PERÚ-SISMO/NIÑOS
21/08/2007 - 07:18 (GMT)
Chema Ortiz Pisco (Perú), 21 ago (EFE)- Los niños juegan y ríen en los campamentos instalados en la devastada ciudad de Pisco para alojar a los afectados por el terremoto que sacudió el miércoles pasado Perú, y son también los que más sufren el trauma y las enfermedades derivadas de la catástrofe.
Piero, Jordano, Stefan y otra media docena de niños, de entre 7 y 11 años, juegan en un campamento instalado, más mal que bien, en la plaza del barrio de Tupac Amaru, al pie de un cerro sobre el que se levanta la imagen del Corazón de Jesús, a las afueras de Pisco, junto a la carretera Panamericana.
"Jugamos al fútbol todos los días", dice a Efe, con el balón en la mano, Stefano, que no conocía a sus compañeros de partido hasta el pasado miércoles, cuando llegaron con sus familias, aterrados tras ver caer sus casas en el centro de Pisco, la "zona cero" de la tragedia.
Para intentar quedar bien, Piero dice que, además de jugar al fútbol, "ayudamos a la mamá a hacer la habitación", ante lo que Jordano pregunta: "¿qué habitación?", y obliga a decir a su compañero: "bueno, a organizar la carpa", lo que hace reír a todos.
Aunque admiten que las carpas, muchas de ellas muy precarias, hechas con plásticos, telas y cañas, "no son muy buenas", aseguran, muy optimistas, que "no estamos mal aquí", donde les llega el agua, la comida, la ropa y el cobijo facilitados por la cooperación nacional e internacional.
Además, junto a su campamento, hay un consultorio médico de la organización adventista ADRA, de Lima, instalado el jueves pasado, según explica Anderson Palacios, uno de los médicos, que indica que los pacientes, unos 400 al día, son el doble de niños que de adultos.

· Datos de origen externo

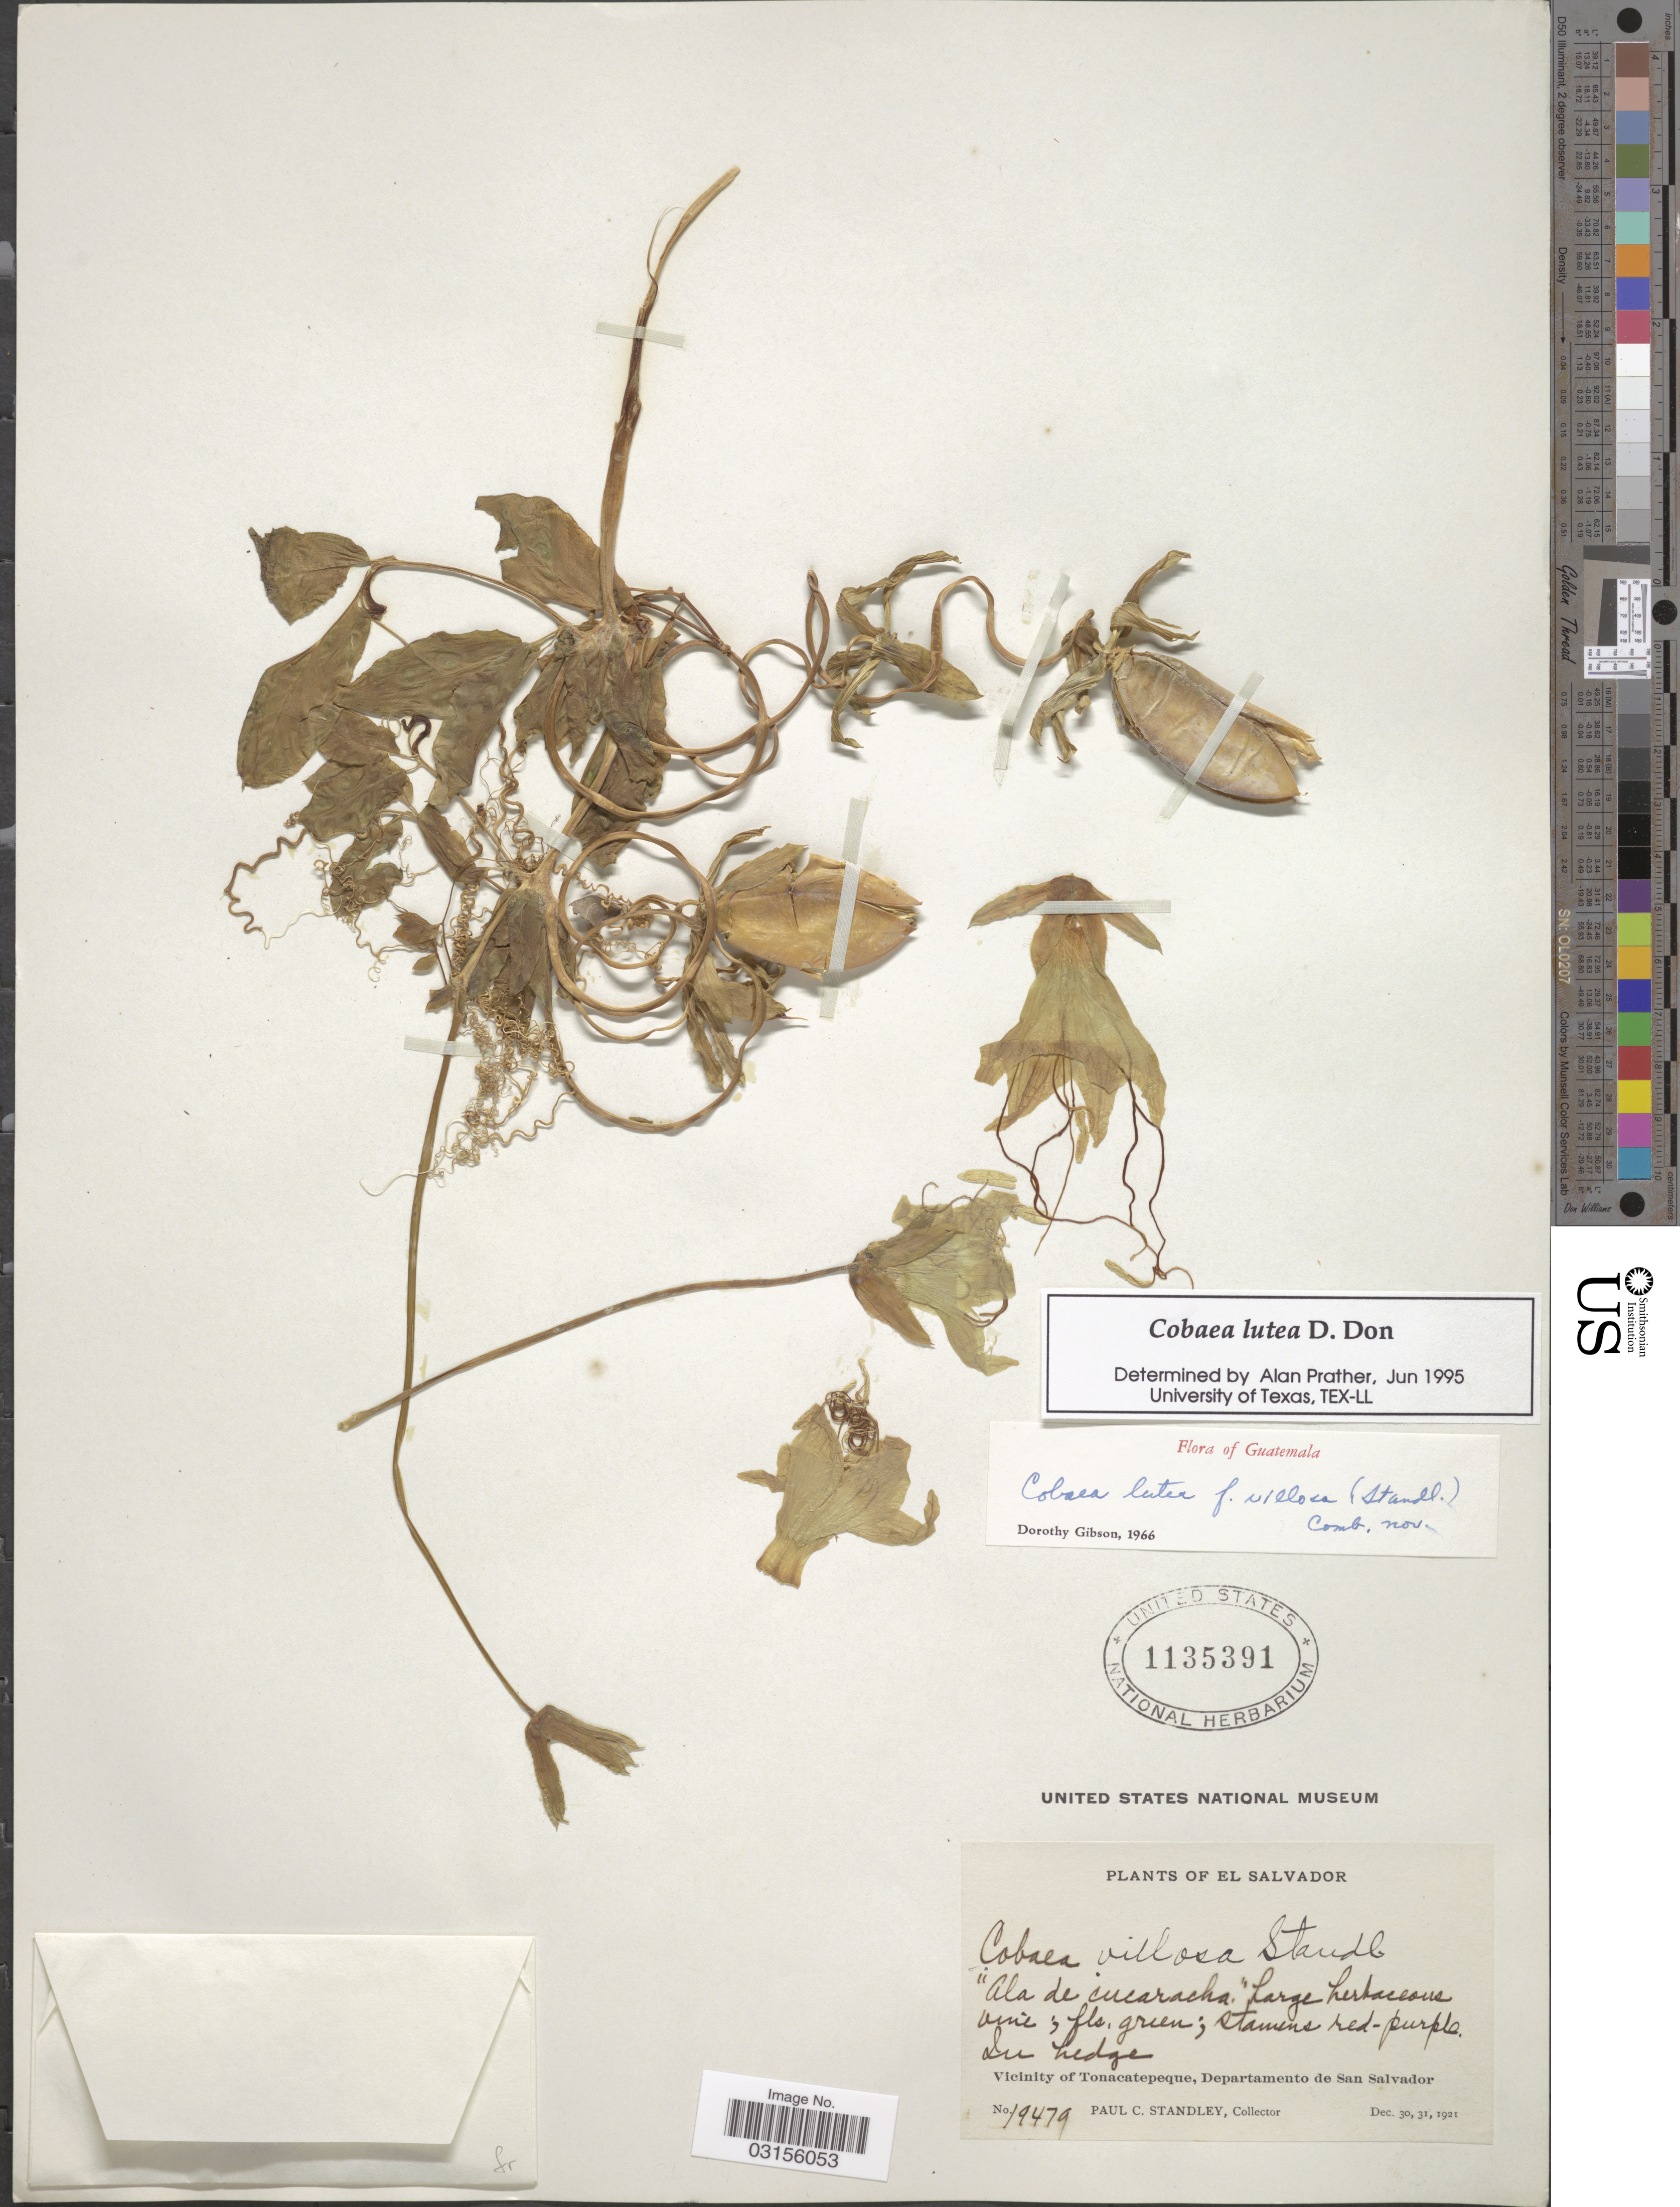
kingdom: Plantae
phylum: Tracheophyta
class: Magnoliopsida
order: Ericales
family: Polemoniaceae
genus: Cobaea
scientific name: Cobaea lutea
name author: D. Don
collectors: P. C. Standley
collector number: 19479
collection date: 1921-12-30/1921-12-31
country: El Salvador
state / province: San Salvador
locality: Vicinity of Tonacatepeque, Departamento de San Salvador.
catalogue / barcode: US 1135391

Las enfermedades que más atienden son las respiratorias, producto del polvo, el frío y la humedad que han padecido en los últimos días los menores del campamento y del poblado donde está instalado, al quedar a la intemperie tras perder sus casas en el cataclismo.
Igual que en Tupac Amaru, en el Parque de la Ciudad, en el centro de Pisco, los médicos cubanos que han instalado un hospital móvil para atender uno de los mayores albergues de la población, donde se concentran ya más de 3.000 personas, también tienen como principales pacientes a los niños.
El pediatra Bernardo Jorge explica que, aunque han atendido pacientes de todas las edades, de dentro y fuera del campamento, en las menos de 24 horas que llevan en Pisco, la mayoría son niños "con infecciones respiratoria agudas y también muchos con sarna".
Pese a los casos de sarna, los médicos cubanos no han detectado epidemias infecciosas o pestes de parásitos, como las pulgas, al menos en Pisco, donde han instalado dos hospitales completos, con consultas de todas las especialidades básicas y salas de cirugía, terapia intensiva, internamiento, rayos X y laboratorio.
Fuera del hospital, el capitán médico Dante Molina, encargado de organizar el albergue, también comenta sobre los pequeños que corren, gritan y juegan en la hierba del parque que les acoge que "son niños y tiene que jugar, pese a todo".
Sin embargo, comenta que, casi todos los albergados en el campamento, y en especial los menores, cambian de semblante y muchos gritan cuando se producen réplicas del terremoto, que han sido frecuentes y algunas fuertes en los últimos días.
Una niña de 8 años, cuyo nombre no tiene registrado, tuvo que ser evacuada hoy a Lima tras ser atendida en el hospital cubano, pues, "por lo que nos explicó su abuela, vio morir a sus padres y se desmaya cada vez que lo recuerda", recalca Molina.
Un psiquiatra y dos psicólogas, una de ellas la cooperante española Aurora Posadilla, que evalúan la situación de los refugiados, preguntan a Molina sobre las actividades de los menores y si está previsto que se les den algunas clases, para que centren su atención y se impongan cierta disciplina.
"No es bueno que estén todo el día jugando", apunta Posadilla, quien elogia la iniciativa de un payaso, que también lo ha perdido todo menos su disfraz, de organizar un espectáculo para entretener a los menores, y también a los mayores, en varios campamentos.
El mayor peligro para los menores puede surgir en unos meses, en caso de que interioricen todo el miedo y el dolor que han sufrido, y desarrollen enfermedades o desequilibrios producto del síndrome postraumático, por lo que necesitan atención psicológica preventiva para aceptar su nueva situación.
La tragedia de los niños alcanza su máxima expresión con la muerte, el domingo, de Víctor Romero, de 12 años, último fallecido en la población de Guadalupe, cerca de la ciudad de Ica, al caerle una viga encima en casa de un vecino en una réplica del terremoto.